A investigação desenvolvida anteriormente por César de la Fuente, da Universidade da Pensilvânia, foi uma das que vieram agora servir de base a esta descoberta científica. Em declarações à revista Scientific American, César de la Fuente vê com entusiasmo a utilização da inteligência artificial nos campos da biologia e da química.

A IA é capaz de identificar novos compostos de antibióticos mais rapidamente. “Se pensarmos no processo tradicional de descoberta de antibióticos, são necessários cerca de 12 anos para se encontrar um novo composto e cerca de três a seis anos para se identificarem candidatos clínicos. Depois, é necessário transitar para ensaios clínicos de fase I, fase II e fase III”, explicou César de la Fuente. Com a AI, este processo é acelerado, conseguindo-se distinguir milhões de compostos químicos e identificar os mais promissores, concluiu. “Este processo seria muito difícil de ser concretizado manualmente.”

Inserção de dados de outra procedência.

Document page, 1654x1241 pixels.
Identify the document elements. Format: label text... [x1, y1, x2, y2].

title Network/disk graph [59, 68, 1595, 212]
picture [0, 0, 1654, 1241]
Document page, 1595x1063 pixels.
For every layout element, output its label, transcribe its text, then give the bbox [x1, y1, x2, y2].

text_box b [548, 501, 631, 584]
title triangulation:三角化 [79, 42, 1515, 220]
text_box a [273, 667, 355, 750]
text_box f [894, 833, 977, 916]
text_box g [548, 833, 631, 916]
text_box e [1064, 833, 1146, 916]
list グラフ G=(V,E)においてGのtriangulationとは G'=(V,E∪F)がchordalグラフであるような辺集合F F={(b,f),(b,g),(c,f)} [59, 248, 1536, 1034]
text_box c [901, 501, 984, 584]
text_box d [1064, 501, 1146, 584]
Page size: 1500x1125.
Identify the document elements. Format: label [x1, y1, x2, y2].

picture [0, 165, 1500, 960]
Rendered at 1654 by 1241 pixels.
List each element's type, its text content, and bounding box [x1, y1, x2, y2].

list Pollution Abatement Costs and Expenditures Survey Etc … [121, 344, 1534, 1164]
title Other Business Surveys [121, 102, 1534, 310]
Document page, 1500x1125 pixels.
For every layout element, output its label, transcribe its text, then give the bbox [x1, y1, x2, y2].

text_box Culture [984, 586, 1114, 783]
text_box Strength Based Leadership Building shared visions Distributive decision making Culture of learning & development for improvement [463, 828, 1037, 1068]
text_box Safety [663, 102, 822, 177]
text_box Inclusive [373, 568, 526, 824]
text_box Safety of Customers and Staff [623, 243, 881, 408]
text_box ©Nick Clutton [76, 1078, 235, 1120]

Para que esta nova classe de antibióticos se torne um medicamento, ainda há um caminho pela frente, por exemplo têm de ser realizados estudos de toxicidade, antes de passar para a primeira fase dos ensaios clínicos. Os últimos dados partilhados sobre resistência aos antimicrobianos mostram que, em 2019, morreram 1,27 milhões de pessoas devido a infecções resistentes a tratamentos. Para enfrentar a “crise de resistência” a estes medicamentos tornou-se “urgente” a descoberta de novas classes estruturais de antibióticos.